**SHORT TASK**.
Lay out the listing as a numbered list, beginning at the line that contains "Count of chairs: 12" and stopping after the line that contains "Q: Count the bottles.". Omit blank lines and leave the pictures out.

**EXERCISE MATERIALS**.
========================================================================
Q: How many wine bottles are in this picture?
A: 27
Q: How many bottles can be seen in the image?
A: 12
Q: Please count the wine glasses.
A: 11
========================================================================
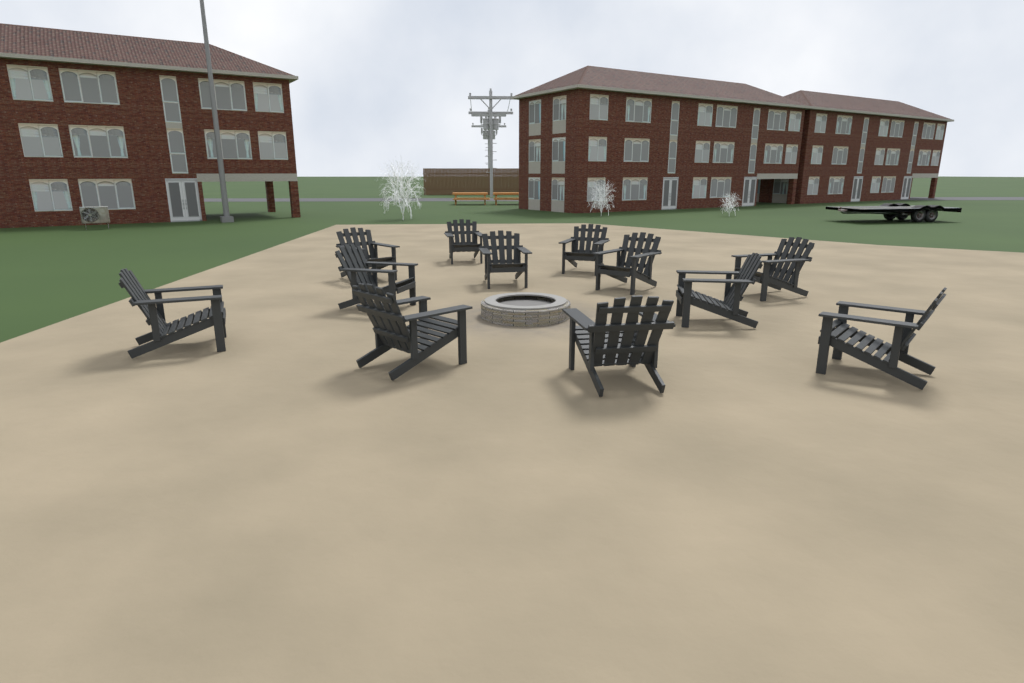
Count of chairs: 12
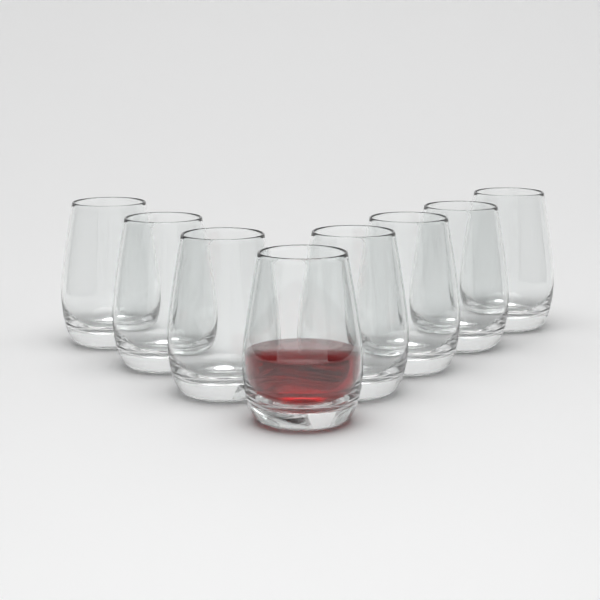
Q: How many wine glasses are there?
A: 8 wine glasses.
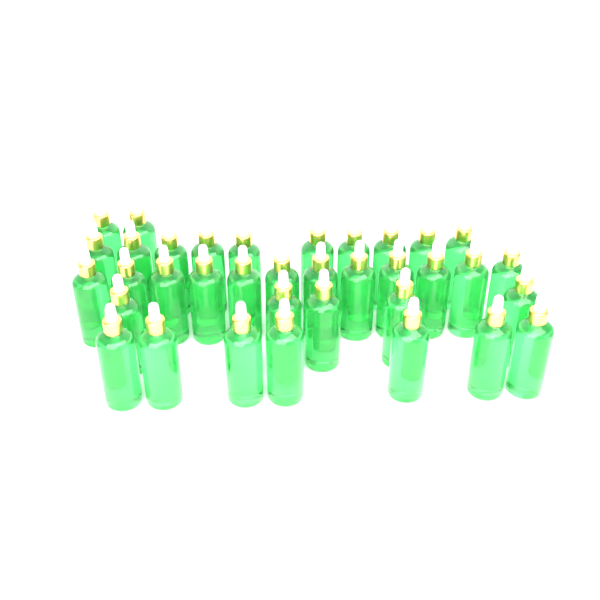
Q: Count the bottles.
========================================================================
**TASK RESULT**.
1. Count of chairs: 12
2. Q: How many wine glasses are there?
3. A: 8 wine glasses.
4. Q: Count the bottles.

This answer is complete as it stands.